§ Problem to solve: Return the records in full, with every character preserved.

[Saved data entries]
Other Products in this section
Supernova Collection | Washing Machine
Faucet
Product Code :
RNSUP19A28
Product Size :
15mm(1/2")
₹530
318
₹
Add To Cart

§ Answer to this task:
Other Products in this section
Supernova Collection | Washing Machine
Faucet
Product Code :
RNSUP19A28
Product Size :
15mm(1/2")
₹530
318
₹
Add To Cart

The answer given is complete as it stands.